DES LECTURES POUR EN SORTIR

S’il n’y avait qu’un livre à lire cet été pour comprendre le monde actuel, je pense que celui de Claude Serfati s’impose. « Un monde en guerres » (Textuel, 348 pages). Cette analyse très documentée s’inscrit dans le prolongement de son livre précédent que nous avions recommandé lors de sa sortie en 2022, « L’État radicalisé, La France à l’ère de la mondialisation armée » (La Fabrique, 242 pages).
Claude Serfati est un grand connaisseur de longue date du fonctionnement du capitalisme mondial et de la place des industries de l’armement. Il aborde dans « Un monde en guerres » quelques thèmes majeurs nous permettant de comprendre les dangers qui menacent l’humanité : la guerre à la nature, humanité comprise, l’impérialisme et le militarisme de l’Union européenne, le choc d’impérialismes entre les États-Unis et la Chine, et la place de l’intelligence artificielle dans l’ordre militaro-sécuritaire du capitalisme.

« Les trente inglorieuses, Scènes politiques » (La Fabrique, 2022, 228 pages) de Jacques Rancière est un recueil d’interventions très vivantes du philosophe pour comprendre comment, entre 1991 et 2021, le capitalisme est devenu une machine à fabriquer toujours plus d’inégalités, d’exclusion et de haine, et quelles ressources offrent les mouvements qui l’ont affronté.

UN AIR PUR VENU D’ISLANDE

Halldor Laxness (1902-1998) est un écrivain islandais un peu oublié qui a reçu le prix Nobel de littérature en 1955. Son œuvre maîtresse est « La Cloche d’Islande ». Mais les éditions Zulma ont eu la bonne idée de rééditer en poche une œuvre moins ambitieuse par sa taille mais qui met le lecteur dans un bain de bonne humeur, de poésie et d’humour qui ne se refuse pas.

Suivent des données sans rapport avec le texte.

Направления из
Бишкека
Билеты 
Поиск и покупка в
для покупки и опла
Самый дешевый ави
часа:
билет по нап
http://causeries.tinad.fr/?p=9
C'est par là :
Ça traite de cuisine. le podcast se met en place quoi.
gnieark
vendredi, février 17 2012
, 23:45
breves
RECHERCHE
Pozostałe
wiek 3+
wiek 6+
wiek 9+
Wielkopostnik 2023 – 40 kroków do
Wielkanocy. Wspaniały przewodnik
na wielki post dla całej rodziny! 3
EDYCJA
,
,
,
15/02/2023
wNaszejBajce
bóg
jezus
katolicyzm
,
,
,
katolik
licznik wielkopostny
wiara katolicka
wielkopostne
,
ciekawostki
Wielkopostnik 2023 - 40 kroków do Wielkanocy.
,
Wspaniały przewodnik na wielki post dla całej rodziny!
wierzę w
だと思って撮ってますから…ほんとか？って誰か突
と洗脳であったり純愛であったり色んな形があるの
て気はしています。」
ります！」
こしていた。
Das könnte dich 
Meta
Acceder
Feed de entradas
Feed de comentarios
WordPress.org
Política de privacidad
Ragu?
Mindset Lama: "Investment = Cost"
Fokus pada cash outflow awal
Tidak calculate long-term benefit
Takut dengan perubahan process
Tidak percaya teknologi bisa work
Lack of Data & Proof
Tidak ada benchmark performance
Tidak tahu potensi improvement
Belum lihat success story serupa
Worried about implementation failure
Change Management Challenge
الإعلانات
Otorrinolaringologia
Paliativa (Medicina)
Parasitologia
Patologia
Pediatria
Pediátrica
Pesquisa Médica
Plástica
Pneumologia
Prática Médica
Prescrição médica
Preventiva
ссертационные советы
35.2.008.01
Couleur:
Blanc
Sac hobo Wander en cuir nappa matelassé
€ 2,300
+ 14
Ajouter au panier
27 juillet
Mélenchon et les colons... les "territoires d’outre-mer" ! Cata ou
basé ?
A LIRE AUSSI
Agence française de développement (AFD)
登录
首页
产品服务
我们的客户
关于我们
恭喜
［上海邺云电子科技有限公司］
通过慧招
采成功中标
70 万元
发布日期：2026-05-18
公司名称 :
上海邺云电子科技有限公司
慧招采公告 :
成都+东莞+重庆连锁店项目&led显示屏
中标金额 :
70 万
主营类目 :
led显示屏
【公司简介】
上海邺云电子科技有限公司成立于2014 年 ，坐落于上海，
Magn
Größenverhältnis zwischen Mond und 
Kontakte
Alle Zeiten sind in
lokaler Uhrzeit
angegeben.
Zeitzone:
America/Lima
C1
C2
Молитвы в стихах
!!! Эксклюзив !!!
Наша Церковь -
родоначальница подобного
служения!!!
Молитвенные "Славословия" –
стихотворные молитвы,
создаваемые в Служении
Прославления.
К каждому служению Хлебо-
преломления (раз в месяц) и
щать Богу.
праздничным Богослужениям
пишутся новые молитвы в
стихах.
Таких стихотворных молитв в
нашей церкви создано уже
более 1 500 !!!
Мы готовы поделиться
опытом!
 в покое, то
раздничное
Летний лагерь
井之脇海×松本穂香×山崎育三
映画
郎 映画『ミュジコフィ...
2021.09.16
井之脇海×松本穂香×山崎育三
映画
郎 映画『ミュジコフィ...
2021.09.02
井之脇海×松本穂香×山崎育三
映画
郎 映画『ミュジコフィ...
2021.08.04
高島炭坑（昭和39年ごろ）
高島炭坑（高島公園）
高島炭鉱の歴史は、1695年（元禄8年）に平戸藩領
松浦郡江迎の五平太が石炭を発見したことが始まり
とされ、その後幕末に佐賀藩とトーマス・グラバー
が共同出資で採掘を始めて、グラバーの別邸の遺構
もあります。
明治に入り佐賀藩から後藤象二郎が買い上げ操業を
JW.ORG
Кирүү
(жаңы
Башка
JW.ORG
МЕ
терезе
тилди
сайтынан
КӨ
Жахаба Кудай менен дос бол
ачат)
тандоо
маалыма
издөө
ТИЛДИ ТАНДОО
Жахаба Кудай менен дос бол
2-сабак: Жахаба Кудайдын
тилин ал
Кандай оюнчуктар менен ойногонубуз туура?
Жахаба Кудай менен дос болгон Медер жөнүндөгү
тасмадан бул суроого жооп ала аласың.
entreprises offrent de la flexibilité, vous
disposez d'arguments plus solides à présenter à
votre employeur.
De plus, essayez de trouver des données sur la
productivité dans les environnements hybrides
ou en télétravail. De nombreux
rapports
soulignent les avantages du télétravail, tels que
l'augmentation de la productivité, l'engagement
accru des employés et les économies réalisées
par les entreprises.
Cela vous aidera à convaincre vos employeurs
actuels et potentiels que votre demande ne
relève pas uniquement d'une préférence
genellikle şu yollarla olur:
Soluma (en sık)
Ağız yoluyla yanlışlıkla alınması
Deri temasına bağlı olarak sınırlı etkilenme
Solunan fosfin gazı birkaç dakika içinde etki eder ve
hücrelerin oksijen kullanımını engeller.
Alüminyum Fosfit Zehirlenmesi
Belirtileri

« Les Annales de Brekkukot » (Zulma, 2022, 361 pages, traduction de Régis Boyer) narre les années de formation du jeune Alfgrimur dans une ferme de tourbe près de Reykjavik. L’Islande dans la première moitié du XXe siècle est encore une colonie du Danemark et l’économie marchande est encore loin d’avoir façonné les esprits et les comportements.
Il ne manque pas de personnages attachants, fantaisistes, burlesques et étranges dans ces chroniques. Un roman enchanteur pour cet été orageux.